Second step - building the comb

Worker bees prepare the hive by coating its walls with a thin layer of propolis. This substance is made from plant resins collected by the bees, wax secreted from glands in their abdomen, and their saliva. Bees use propolis to coat surfaces inside their hive at various stages of construction to help bind things together—hence the common name for bee glue.

Next, the bees will chew the wax they secrete until it is soft, binding pieces together to eventually form individual cells. These cells will be used to store nectar, pollen, water, honey, eggs, and larvae. As bees age, they produce a lower quality of wax—therefore, the bees responsible for building the comb are usually between two and three weeks old.

Once built, the hive will normally have only one entrance and will be occupied by the colony for several years. Unlike some other types of bees and wasps, bees do not build a new hive every year, instead creating a more robust structure that can be used for a longer period of time.

The walls of a finished honeycomb can support up to 30 times their own weight and will contain honey in their upper parts, pollen in the rows below, followed by worker brood cells, drone brood cells and finally queen cells at the bottom of the structure.

How do bees make their cells hexagonal?

The hexagonal shapes created during the beehive construction process have been a cause of debate in the scientific world since at least the 4th century AD when the Greek mathematician Pappus of Alexandria stated that bees had "a certain geometric foresight".

Some people believed that bees built cells of this shape because it allowed them to store the greatest amount of food while using the least amount of wax in their construction.
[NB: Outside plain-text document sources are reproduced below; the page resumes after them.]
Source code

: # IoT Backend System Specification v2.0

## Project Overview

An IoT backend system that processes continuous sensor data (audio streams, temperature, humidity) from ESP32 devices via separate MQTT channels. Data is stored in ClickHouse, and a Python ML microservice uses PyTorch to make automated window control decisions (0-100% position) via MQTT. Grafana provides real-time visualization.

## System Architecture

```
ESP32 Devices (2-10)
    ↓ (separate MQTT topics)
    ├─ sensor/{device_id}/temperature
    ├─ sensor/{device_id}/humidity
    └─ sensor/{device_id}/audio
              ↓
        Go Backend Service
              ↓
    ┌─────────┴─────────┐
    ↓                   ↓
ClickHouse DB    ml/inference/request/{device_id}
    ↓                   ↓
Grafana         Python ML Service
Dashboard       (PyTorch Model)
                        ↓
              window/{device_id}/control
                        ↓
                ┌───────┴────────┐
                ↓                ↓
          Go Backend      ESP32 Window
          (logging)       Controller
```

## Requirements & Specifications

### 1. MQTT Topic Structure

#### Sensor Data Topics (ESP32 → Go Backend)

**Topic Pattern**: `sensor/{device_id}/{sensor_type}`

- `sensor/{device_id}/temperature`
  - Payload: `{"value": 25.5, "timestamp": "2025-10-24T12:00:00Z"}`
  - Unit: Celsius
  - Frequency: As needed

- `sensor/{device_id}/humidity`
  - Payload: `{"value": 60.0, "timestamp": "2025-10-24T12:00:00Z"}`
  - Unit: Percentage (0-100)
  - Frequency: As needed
Others argued that bees did build round cells, but that surface tension at the junctions where the cells met caused the circles to become hexagonal. In addition, there were also those who believed that the hexagonal shapes were the automatic result of each bee trying to make the cell it was working on as large as possible, with the edges of each cell pressing against the next.
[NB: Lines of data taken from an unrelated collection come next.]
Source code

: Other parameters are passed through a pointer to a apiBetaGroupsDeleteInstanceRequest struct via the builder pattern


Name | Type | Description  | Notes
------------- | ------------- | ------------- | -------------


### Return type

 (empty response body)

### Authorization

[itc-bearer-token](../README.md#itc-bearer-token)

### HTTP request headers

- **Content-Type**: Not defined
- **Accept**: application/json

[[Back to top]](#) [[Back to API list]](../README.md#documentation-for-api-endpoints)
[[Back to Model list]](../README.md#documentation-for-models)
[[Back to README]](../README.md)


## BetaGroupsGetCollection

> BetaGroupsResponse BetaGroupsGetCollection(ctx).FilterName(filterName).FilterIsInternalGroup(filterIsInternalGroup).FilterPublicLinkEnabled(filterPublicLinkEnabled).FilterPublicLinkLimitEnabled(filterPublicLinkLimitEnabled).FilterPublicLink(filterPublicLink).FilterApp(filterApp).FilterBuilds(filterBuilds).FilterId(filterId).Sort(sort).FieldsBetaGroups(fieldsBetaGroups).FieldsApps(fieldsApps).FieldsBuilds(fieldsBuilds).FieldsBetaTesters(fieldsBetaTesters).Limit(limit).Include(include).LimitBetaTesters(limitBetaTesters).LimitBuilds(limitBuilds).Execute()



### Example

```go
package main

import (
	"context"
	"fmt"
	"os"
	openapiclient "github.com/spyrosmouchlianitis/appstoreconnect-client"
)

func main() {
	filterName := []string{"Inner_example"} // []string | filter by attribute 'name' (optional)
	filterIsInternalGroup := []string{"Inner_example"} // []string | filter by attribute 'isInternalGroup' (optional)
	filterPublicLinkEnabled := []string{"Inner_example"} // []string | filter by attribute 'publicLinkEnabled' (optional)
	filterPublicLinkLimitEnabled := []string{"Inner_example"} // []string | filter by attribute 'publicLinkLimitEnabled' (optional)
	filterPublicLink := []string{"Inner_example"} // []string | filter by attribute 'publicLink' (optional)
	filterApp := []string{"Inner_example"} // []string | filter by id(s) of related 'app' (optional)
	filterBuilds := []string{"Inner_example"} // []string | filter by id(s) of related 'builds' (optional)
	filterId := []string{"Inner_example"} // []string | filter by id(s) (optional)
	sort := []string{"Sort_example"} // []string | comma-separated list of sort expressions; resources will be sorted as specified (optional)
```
In July 2013, a study led by engineer Bhushan Karihaloo of Cardiff University, UK, appeared to put an end to this dispute simply by using a smoker - but this work may have raised more questions than it provided answers.
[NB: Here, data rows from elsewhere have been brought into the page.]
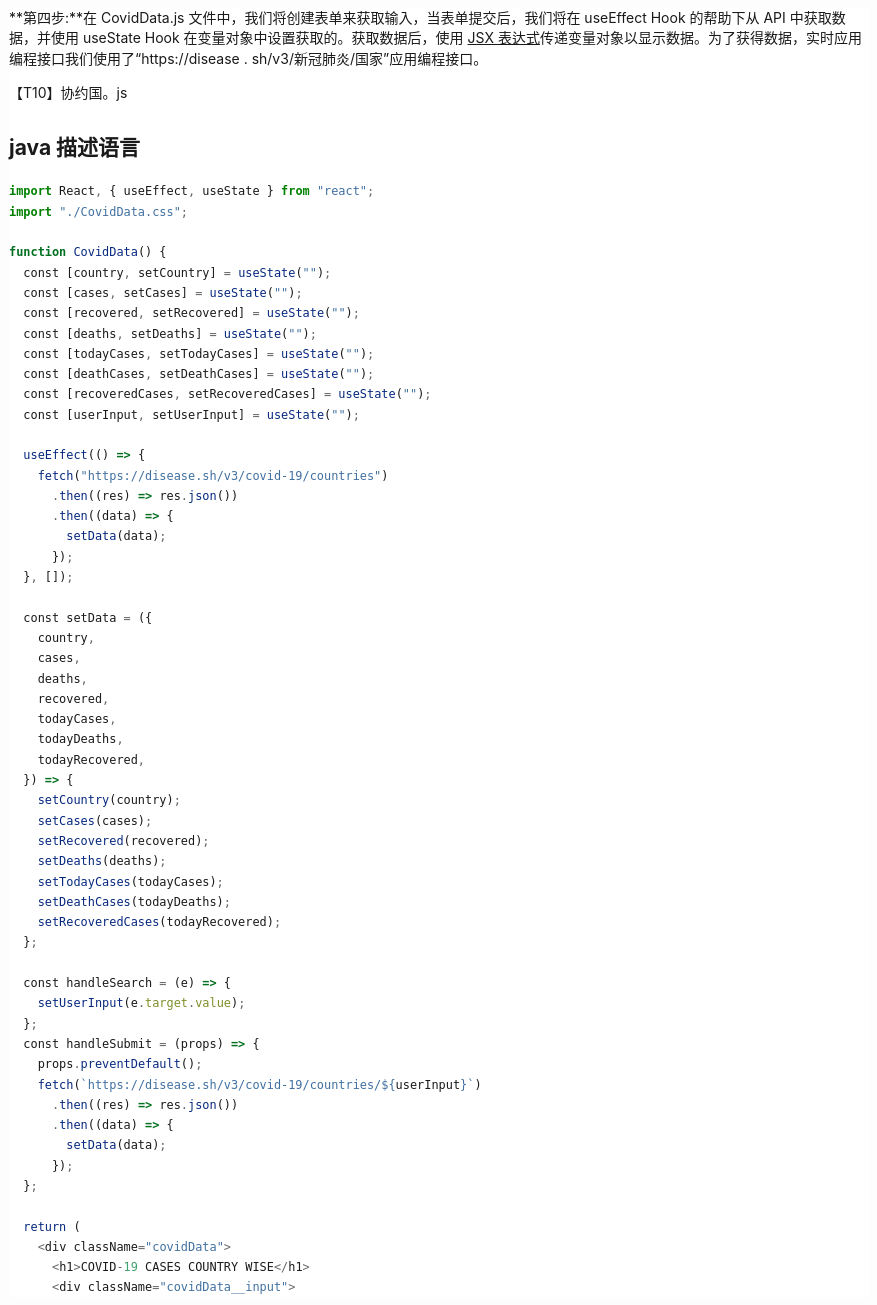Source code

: **第四步:**在 CovidData.js 文件中，我们将创建表单来获取输入，当表单提交后，我们将在 useEffect Hook 的帮助下从 API 中获取数据，并使用 useState Hook 在变量对象中设置获取的。获取数据后，使用 [JSX 表达式](https://www.geeksforgeeks.org/reactjs-introduction-jsx/)传递变量对象以显示数据。为了获得数据，实时应用编程接口我们使用了“https://disease . sh/v3/新冠肺炎/国家”应用编程接口。

【T10】协约国。js

## java 描述语言

```jsx
import React, { useEffect, useState } from "react";
import "./CovidData.css";

function CovidData() {
  const [country, setCountry] = useState("");
  const [cases, setCases] = useState("");
  const [recovered, setRecovered] = useState("");
  const [deaths, setDeaths] = useState("");
  const [todayCases, setTodayCases] = useState("");
  const [deathCases, setDeathCases] = useState("");
  const [recoveredCases, setRecoveredCases] = useState("");
  const [userInput, setUserInput] = useState("");

  useEffect(() => {
    fetch("https://disease.sh/v3/covid-19/countries")
      .then((res) => res.json())
      .then((data) => {
        setData(data);
      });
  }, []);

  const setData = ({
    country,
    cases,
    deaths,
    recovered,
    todayCases,
    todayDeaths,
    todayRecovered,
  }) => {
    setCountry(country);
    setCases(cases);
    setRecovered(recovered);
    setDeaths(deaths);
    setTodayCases(todayCases);
    setDeathCases(todayDeaths);
    setRecoveredCases(todayRecovered);
  };

  const handleSearch = (e) => {
    setUserInput(e.target.value);
  };
  const handleSubmit = (props) => {
    props.preventDefault();
    fetch(`https://disease.sh/v3/covid-19/countries/${userInput}`)
      .then((res) => res.json())
      .then((data) => {
        setData(data);
      });
  };

  return (
    <div className="covidData">
      <h1>COVID-19 CASES COUNTRY WISE</h1>
      <div className="covidData__input">
```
A smoker is a portable device used by beekeepers to collect honey and other useful substances from hives. The smoke blown into and around the hive helps to keep bees away from important sections of the honeycomb. The smoke repels the bees and makes them more docile.

As part of the experiment, Karihaloo's team deliberately disturbed a bee colony by smoking them away from certain sections of the structure while they were building the comb. By doing this, they observed that the most recently built cells were circular, while those built slightly earlier were hexagonal.

This research revealed that the heat generated by the bees while they worked melted the comb wax, ultimately leading to the flattening of the cell walls and their hexagonal shape. This suggests that surface tension does indeed play a role in the development of the honeycomb's distinctive structure; however, it is not yet entirely clear whether the bees deliberately generate heat to melt the wax, or whether this occurs naturally and the hexagons are a result.

However, research has shown that bees measure the depth of each cell by crawling into it and determine the width of the comb walls using other parts of their bodies. They also seem to know when to change the angle of the cells to prevent honey from leaking out. With this instinctive skill at play, there is a strong possibility that bees do more to influence the shape of the cells in their comb than is currently apparent.